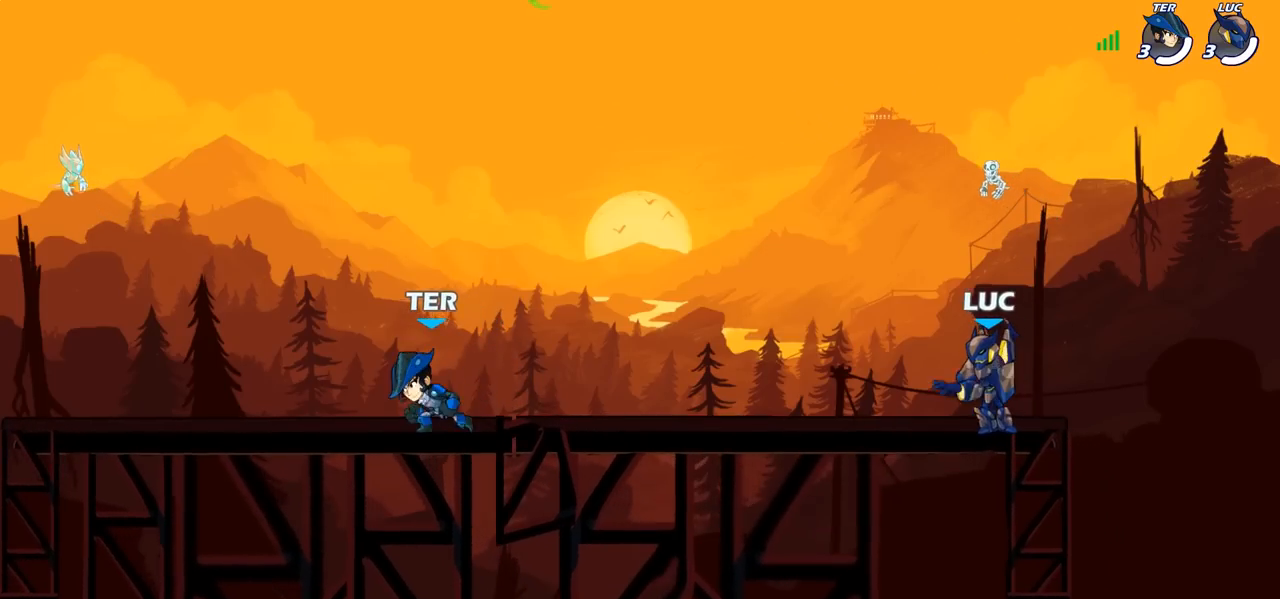
{"buttons": [], "left_stick": "center", "right_stick": "center", "events": []}
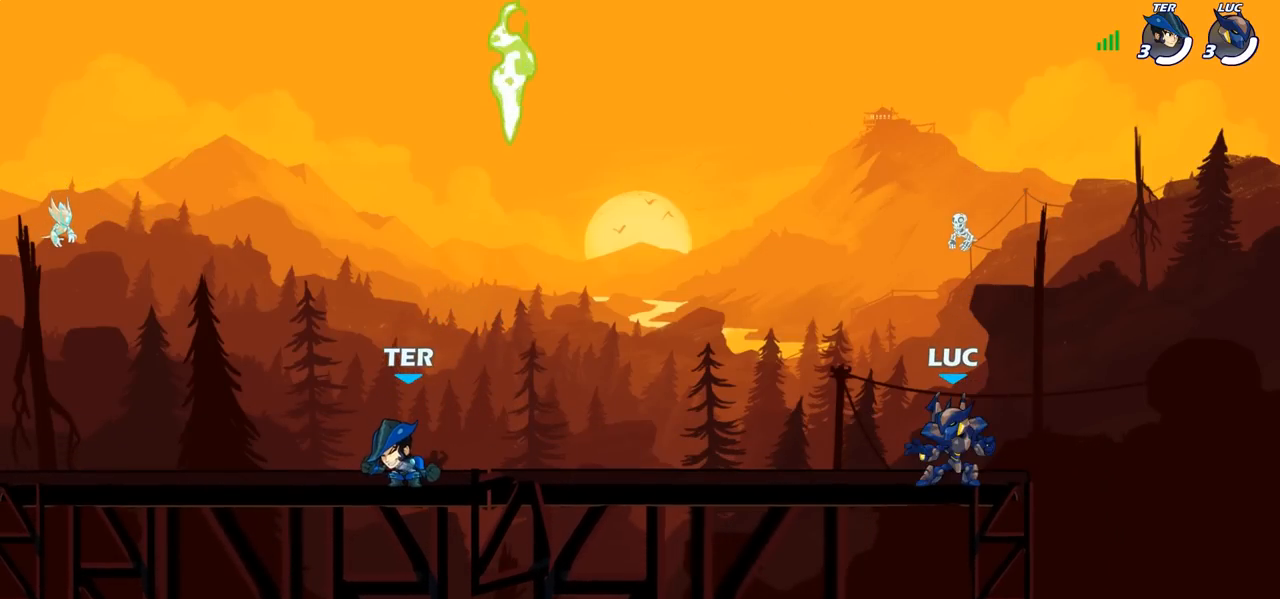
{"buttons": [], "left_stick": "right", "right_stick": "center", "events": [[133, "left_stick", "up-left"], [200, "R2", "down"], [233, "CROSS", "down"], [300, "CROSS", "up"], [317, "left_stick", "down-left"], [333, "R2", "up"], [500, "left_stick", "right"]]}
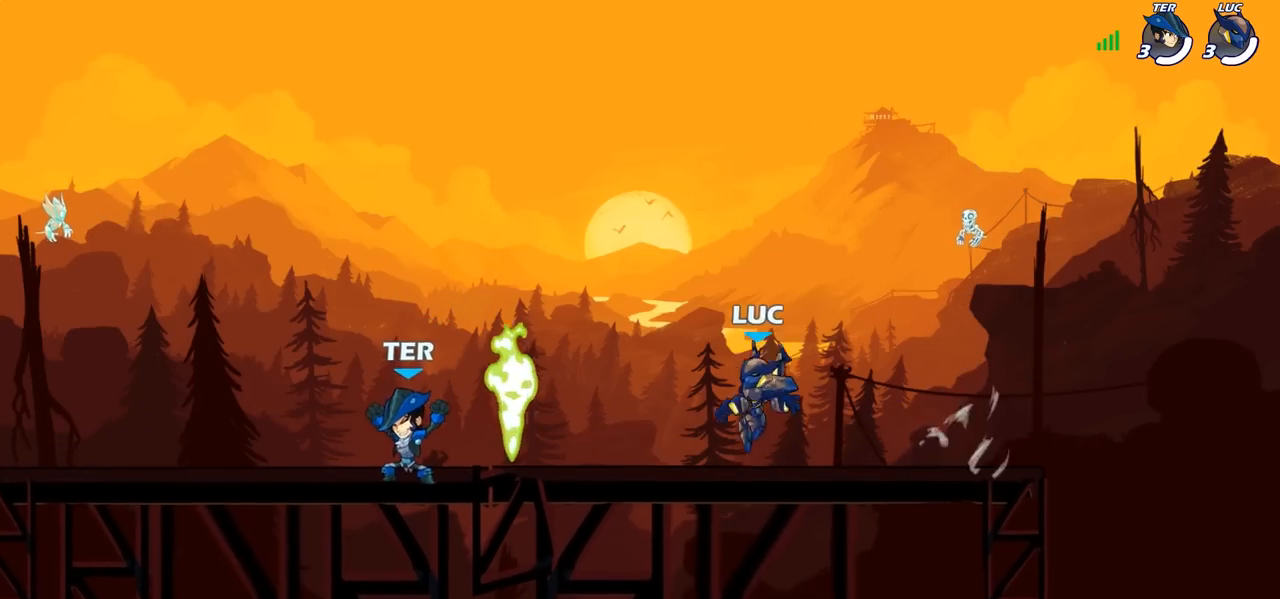
{"buttons": ["R2"], "left_stick": "right", "right_stick": "center"}
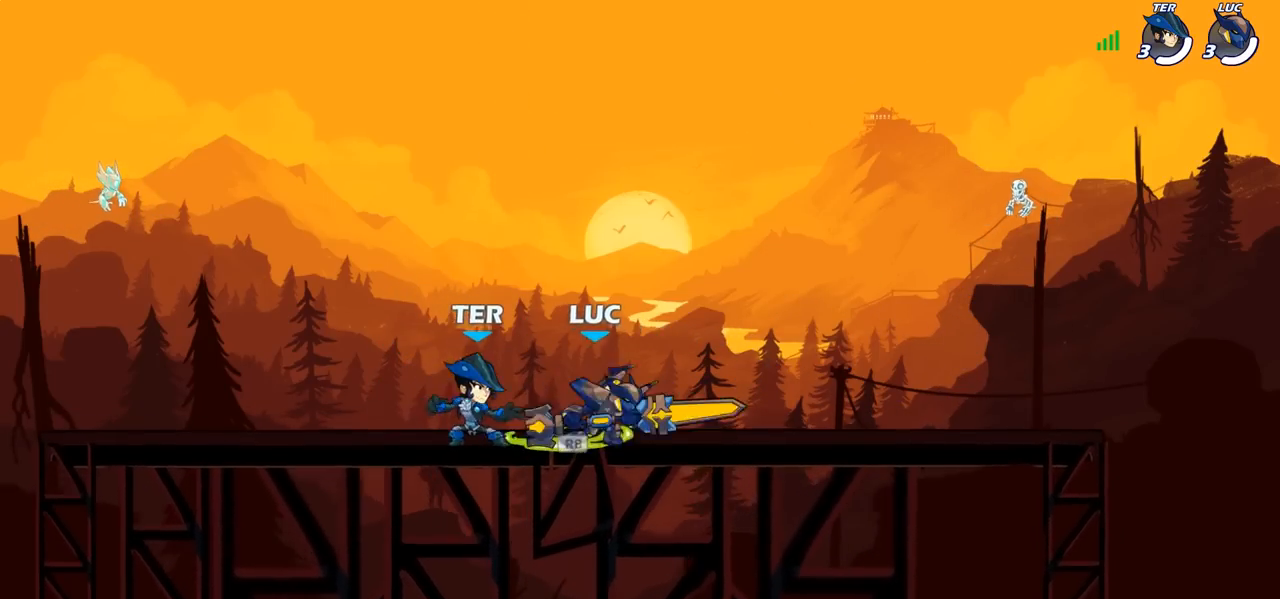
{"buttons": [], "left_stick": "up-right", "right_stick": "center", "events": [[67, "left_stick", "up-left"], [100, "R2", "up"], [217, "left_stick", "up-right"], [300, "left_stick", "right"], [400, "left_stick", "up-left"], [467, "left_stick", "up-right"]]}
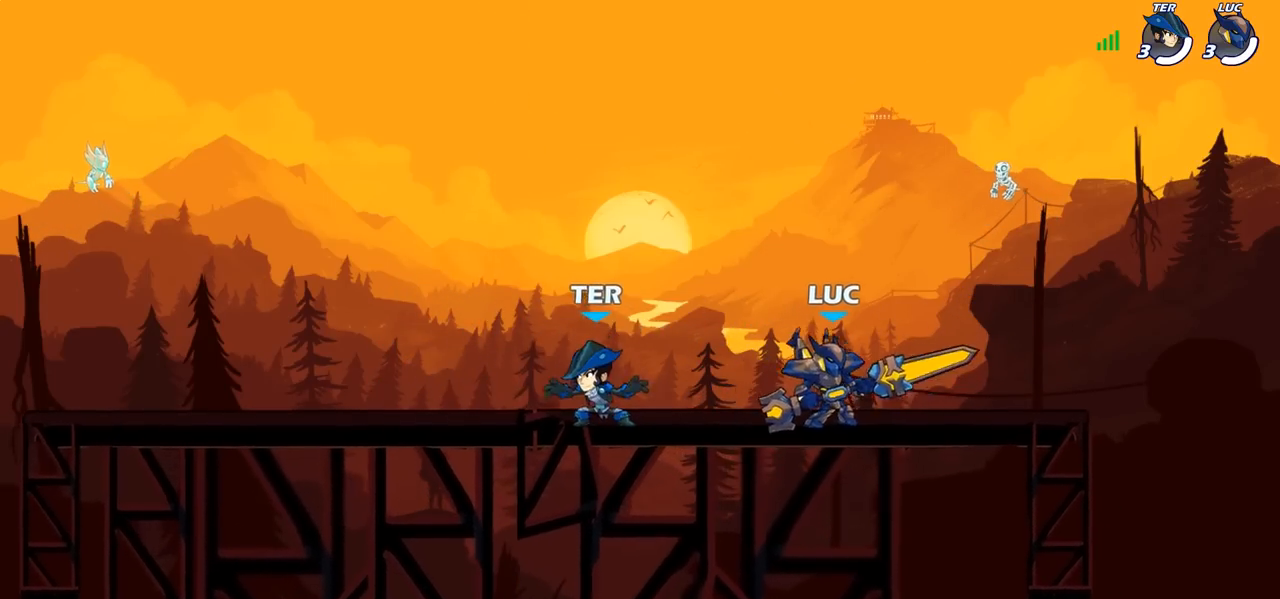
{"buttons": [], "left_stick": "up-left", "right_stick": "center", "events": [[100, "left_stick", "up-left"], [167, "left_stick", "right"], [283, "left_stick", "up-left"], [417, "left_stick", "down-right"], [483, "left_stick", "up-left"]]}
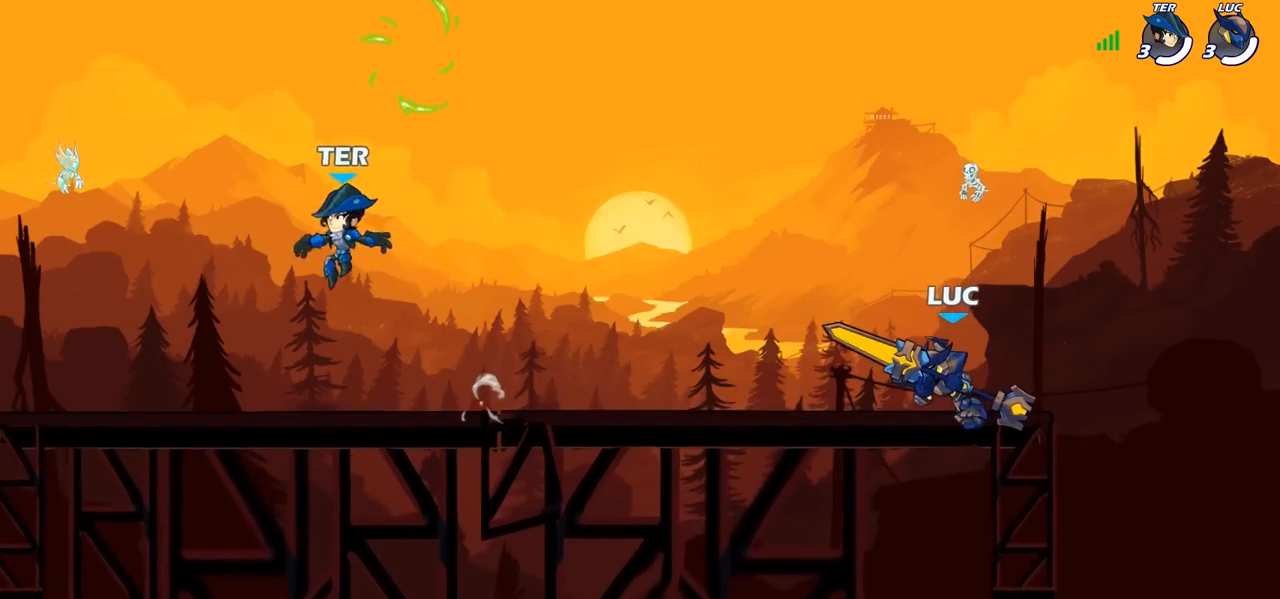
{"buttons": [], "left_stick": "left", "right_stick": "center", "events": [[83, "left_stick", "center"], [250, "left_stick", "left"], [367, "left_stick", "center"], [417, "left_stick", "left"]]}
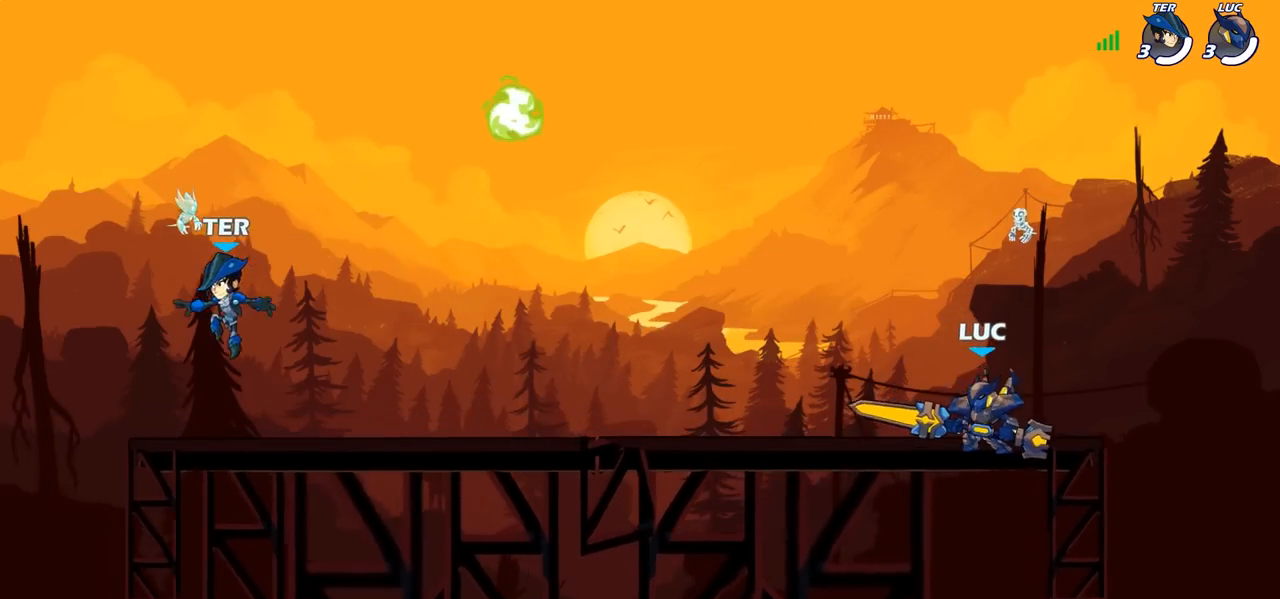
{"buttons": [], "left_stick": "up-left", "right_stick": "center", "events": [[333, "left_stick", "up-left"], [433, "left_stick", "center"], [483, "left_stick", "up-left"]]}
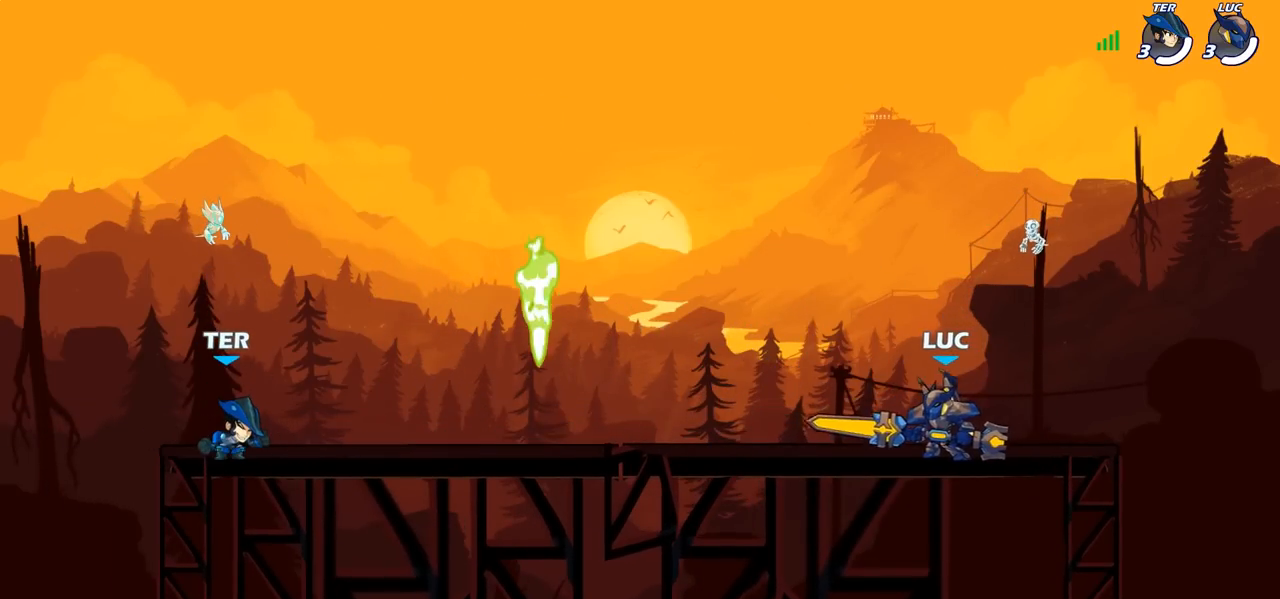
{"buttons": [], "left_stick": "center", "right_stick": "center", "events": [[67, "left_stick", "center"], [117, "left_stick", "up-left"], [350, "left_stick", "center"], [400, "left_stick", "up-left"], [467, "left_stick", "center"]]}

==================================================

- **YOUR OBJECTIVE**:
The answer is the listing above repeated verbatim, minus its images.

- **SOLUTION BELOW**:
{"buttons": [], "left_stick": "center", "right_stick": "center", "events": []}
{"buttons": [], "left_stick": "right", "right_stick": "center", "events": [[133, "left_stick", "up-left"], [200, "R2", "down"], [233, "CROSS", "down"], [300, "CROSS", "up"], [317, "left_stick", "down-left"], [333, "R2", "up"], [500, "left_stick", "right"]]}
{"buttons": ["R2"], "left_stick": "right", "right_stick": "center"}
{"buttons": [], "left_stick": "up-right", "right_stick": "center", "events": [[67, "left_stick", "up-left"], [100, "R2", "up"], [217, "left_stick", "up-right"], [300, "left_stick", "right"], [400, "left_stick", "up-left"], [467, "left_stick", "up-right"]]}
{"buttons": [], "left_stick": "up-left", "right_stick": "center", "events": [[100, "left_stick", "up-left"], [167, "left_stick", "right"], [283, "left_stick", "up-left"], [417, "left_stick", "down-right"], [483, "left_stick", "up-left"]]}
{"buttons": [], "left_stick": "left", "right_stick": "center", "events": [[83, "left_stick", "center"], [250, "left_stick", "left"], [367, "left_stick", "center"], [417, "left_stick", "left"]]}
{"buttons": [], "left_stick": "up-left", "right_stick": "center", "events": [[333, "left_stick", "up-left"], [433, "left_stick", "center"], [483, "left_stick", "up-left"]]}
{"buttons": [], "left_stick": "center", "right_stick": "center", "events": [[67, "left_stick", "center"], [117, "left_stick", "up-left"], [350, "left_stick", "center"], [400, "left_stick", "up-left"], [467, "left_stick", "center"]]}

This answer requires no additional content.